Selected passage:
_ _ _ _

Fish still clustered near the surface, straining to capitalize on a slight increase in oxygen brought about by a shift in the wind.

A single white spotted greenling appeared to have suffocated, and wolf eels and other fish were still panting. But, for the moment, the worst seemed to be over.

For more than a decade, natural conditions and increasing pollution have led to recurring bouts of low-oxygen in Hood Canal. That oxygen-depletion results in a floating dead zone that has at times killed thousands of fish, most notably in 2003 and 2006.

The problem comes at the end of summer after algae blooms, nourished by nitrogen from sewage and other runoff, die and decompose in the southern part of the canal. That uses up oxygen throughout much of the water column. That "hypoxic" water is eventually flushed from the canal.

But last year much of that dangerous water stayed in the canal and has now been compounded by another summer of algae growth. This year that low-oxygen zone sometimes stretches vertically through more than 150 feet of water, and has pushed most of the fish to the surface.

Through the night Monday, strong south winds pushed the surface waters north, allowing poorly oxygenated water from below to take its place, leaving nowhere for the fish to go.

"I don’t know how anything can survive right now," diver Janna Nichols said Tuesday. She’s a volunteer who shot underwater photographs and video Monday and returned Tuesday to take a second look. Monday, "I saw an octopus die right in front of me. I saw it breathe, and then it stopped, just like that. And it’s definitely worse today."

By late afternoon Tuesday, the wind had shifted to the north, which brought fresher water back into the canal.

Measurements taken from research gauges late in the afternoon showed oxygen levels in and around Hoodsport had increased from one milliliter per liter to about two milliliters. Anything below five is stressful for fish respiration; below two is considered lethal.

Scientists remain sufficiently concerned that they planned to be out working through the night Tuesday, monitoring beaches with flashlights to keep tabs on any fish mortality.

The concern is that Wednesday’s 3:15 a.m. minus tide, the biggest in 24 hours, could strand the seriously weakened fish near shore.

"We may see lots of fish dying overnight, or maybe no fish die — hopefully that’s the case," Parra said.

Either way, "chances are pretty good that I won’t be getting much sleep."

_ _ _ _

Extracted text data from the pages
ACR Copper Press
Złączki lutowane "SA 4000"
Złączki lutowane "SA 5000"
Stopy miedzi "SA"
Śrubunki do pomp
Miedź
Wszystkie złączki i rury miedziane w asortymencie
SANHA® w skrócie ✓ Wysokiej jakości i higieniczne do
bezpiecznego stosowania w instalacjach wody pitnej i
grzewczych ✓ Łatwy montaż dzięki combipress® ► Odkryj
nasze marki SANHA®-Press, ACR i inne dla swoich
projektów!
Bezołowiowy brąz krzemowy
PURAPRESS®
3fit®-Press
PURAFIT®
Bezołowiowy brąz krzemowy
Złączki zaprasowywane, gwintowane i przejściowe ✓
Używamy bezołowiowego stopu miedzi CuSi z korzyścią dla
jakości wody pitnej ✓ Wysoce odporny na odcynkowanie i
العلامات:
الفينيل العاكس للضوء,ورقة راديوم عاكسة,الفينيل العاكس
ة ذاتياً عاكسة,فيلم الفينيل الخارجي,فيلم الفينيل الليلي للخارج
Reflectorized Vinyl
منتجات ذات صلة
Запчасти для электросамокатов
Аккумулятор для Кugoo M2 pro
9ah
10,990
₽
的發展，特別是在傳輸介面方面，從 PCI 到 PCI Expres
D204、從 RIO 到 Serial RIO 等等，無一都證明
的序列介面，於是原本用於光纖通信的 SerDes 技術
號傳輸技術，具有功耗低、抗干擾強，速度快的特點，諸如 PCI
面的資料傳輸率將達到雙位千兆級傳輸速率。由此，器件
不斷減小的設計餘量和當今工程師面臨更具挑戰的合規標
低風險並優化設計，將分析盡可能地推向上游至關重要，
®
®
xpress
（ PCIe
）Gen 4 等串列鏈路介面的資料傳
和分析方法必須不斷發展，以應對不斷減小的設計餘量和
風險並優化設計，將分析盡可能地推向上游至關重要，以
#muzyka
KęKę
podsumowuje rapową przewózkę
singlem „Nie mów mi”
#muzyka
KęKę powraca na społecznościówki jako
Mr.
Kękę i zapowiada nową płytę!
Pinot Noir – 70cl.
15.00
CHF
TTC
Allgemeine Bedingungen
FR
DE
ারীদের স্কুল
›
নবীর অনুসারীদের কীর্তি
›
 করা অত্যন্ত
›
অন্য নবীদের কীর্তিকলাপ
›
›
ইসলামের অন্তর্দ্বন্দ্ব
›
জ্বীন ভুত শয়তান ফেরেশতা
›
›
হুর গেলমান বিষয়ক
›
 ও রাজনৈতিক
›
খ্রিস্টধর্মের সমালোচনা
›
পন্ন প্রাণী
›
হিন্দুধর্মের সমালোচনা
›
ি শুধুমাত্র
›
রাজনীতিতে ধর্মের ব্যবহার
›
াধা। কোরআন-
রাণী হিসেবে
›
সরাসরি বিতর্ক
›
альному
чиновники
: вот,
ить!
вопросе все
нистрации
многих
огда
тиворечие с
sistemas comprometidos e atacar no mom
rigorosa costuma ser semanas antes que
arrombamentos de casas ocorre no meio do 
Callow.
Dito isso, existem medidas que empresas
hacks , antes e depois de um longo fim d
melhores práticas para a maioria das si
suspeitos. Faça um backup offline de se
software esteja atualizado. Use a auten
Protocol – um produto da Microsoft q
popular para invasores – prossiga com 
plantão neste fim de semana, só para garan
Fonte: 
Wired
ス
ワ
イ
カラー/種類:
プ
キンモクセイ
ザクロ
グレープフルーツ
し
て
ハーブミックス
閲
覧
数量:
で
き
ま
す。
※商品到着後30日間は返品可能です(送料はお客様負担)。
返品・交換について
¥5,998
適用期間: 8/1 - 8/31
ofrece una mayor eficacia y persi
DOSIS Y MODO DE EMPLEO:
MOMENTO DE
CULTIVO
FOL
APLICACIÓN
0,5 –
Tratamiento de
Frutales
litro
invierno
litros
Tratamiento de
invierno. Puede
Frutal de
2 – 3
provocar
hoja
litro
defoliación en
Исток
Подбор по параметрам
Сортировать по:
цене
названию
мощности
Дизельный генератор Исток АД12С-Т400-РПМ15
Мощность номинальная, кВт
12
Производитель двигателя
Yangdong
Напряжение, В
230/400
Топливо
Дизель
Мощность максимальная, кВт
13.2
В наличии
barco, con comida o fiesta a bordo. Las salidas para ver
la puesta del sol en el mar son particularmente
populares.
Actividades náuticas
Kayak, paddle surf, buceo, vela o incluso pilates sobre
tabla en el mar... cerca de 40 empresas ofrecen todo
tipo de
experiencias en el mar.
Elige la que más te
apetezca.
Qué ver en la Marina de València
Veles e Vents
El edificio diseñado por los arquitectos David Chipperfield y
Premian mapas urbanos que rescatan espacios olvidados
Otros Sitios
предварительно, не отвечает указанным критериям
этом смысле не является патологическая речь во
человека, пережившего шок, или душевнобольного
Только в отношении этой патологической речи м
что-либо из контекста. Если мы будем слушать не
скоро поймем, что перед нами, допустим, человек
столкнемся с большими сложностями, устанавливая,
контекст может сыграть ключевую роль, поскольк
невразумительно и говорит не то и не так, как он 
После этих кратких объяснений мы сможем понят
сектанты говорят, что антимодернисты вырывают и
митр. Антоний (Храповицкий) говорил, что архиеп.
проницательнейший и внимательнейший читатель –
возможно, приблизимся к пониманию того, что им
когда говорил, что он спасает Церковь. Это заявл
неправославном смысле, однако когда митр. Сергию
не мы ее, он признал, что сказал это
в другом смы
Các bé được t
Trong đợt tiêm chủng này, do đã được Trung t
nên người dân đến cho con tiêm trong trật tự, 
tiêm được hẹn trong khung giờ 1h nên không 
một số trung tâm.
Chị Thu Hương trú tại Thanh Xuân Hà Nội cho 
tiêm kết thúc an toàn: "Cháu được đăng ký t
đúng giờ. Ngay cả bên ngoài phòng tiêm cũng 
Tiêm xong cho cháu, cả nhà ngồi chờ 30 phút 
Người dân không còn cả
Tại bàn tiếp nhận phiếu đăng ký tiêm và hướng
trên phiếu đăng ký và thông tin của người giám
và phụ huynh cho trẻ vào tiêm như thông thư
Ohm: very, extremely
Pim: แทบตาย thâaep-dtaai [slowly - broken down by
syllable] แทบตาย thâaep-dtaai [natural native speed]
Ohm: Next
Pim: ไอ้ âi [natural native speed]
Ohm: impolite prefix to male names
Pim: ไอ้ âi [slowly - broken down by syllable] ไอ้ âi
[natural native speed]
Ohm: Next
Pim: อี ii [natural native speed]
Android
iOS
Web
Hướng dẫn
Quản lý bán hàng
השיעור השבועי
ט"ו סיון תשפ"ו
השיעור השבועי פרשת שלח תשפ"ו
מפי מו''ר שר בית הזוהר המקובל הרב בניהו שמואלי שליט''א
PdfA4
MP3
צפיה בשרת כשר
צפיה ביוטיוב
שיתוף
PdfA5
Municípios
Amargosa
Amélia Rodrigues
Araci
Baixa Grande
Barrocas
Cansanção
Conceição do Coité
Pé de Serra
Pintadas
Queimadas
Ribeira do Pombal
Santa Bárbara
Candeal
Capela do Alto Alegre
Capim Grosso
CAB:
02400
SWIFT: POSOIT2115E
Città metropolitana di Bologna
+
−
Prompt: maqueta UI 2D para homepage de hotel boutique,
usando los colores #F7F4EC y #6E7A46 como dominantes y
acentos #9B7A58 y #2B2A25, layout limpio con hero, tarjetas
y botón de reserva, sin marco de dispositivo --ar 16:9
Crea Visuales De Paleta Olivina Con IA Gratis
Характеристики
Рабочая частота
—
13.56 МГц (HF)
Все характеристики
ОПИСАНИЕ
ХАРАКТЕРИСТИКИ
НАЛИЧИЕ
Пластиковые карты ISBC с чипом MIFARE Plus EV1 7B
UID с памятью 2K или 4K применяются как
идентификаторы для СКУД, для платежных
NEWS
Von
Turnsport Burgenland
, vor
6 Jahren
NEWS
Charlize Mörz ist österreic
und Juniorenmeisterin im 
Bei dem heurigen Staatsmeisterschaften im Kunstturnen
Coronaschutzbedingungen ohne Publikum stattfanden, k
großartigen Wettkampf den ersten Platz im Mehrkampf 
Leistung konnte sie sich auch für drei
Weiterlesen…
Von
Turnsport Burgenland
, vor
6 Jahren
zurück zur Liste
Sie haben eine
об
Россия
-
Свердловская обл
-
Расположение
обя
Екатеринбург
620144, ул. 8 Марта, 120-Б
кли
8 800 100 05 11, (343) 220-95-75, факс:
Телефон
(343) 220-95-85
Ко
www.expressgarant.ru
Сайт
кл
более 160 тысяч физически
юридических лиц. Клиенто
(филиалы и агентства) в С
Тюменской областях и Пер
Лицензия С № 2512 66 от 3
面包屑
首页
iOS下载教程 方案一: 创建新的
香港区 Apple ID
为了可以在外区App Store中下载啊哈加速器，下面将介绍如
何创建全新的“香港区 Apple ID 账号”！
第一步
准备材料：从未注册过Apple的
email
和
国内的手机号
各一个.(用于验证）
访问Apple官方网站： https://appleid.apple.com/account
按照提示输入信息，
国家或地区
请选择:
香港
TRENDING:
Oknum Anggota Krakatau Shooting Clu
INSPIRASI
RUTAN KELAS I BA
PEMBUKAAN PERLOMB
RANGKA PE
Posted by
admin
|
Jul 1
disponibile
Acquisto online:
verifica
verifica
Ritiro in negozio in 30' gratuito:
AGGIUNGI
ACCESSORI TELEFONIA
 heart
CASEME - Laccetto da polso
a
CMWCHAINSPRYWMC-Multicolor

_ _ _ _

Instructions:
1. In the Hood Canal passage, what oxygen level is considered lethal for fish?
2. Transcribe the Hood Canal passage, beginning at the words "A single white" and stopping after "from the canal.".
3. Name every specific kind of sea animal the Hood Canal passage mentions.
The material is not needed for any of this work.

Answers to the tasks:
1. Below two milliliters per liter.

2.
A single white spotted greenling appeared to have suffocated, and wolf eels and other fish were still panting. But, for the moment, the worst seemed to be over.

For more than a decade, natural conditions and increasing pollution have led to recurring bouts of low-oxygen in Hood Canal. That oxygen-depletion results in a floating dead zone that has at times killed thousands of fish, most notably in 2003 and 2006.

The problem comes at the end of summer after algae blooms, nourished by nitrogen from sewage and other runoff, die and decompose in the southern part of the canal. That uses up oxygen throughout much of the water column. That "hypoxic" water is eventually flushed from the canal.

3. White spotted greenling, wolf eels, octopus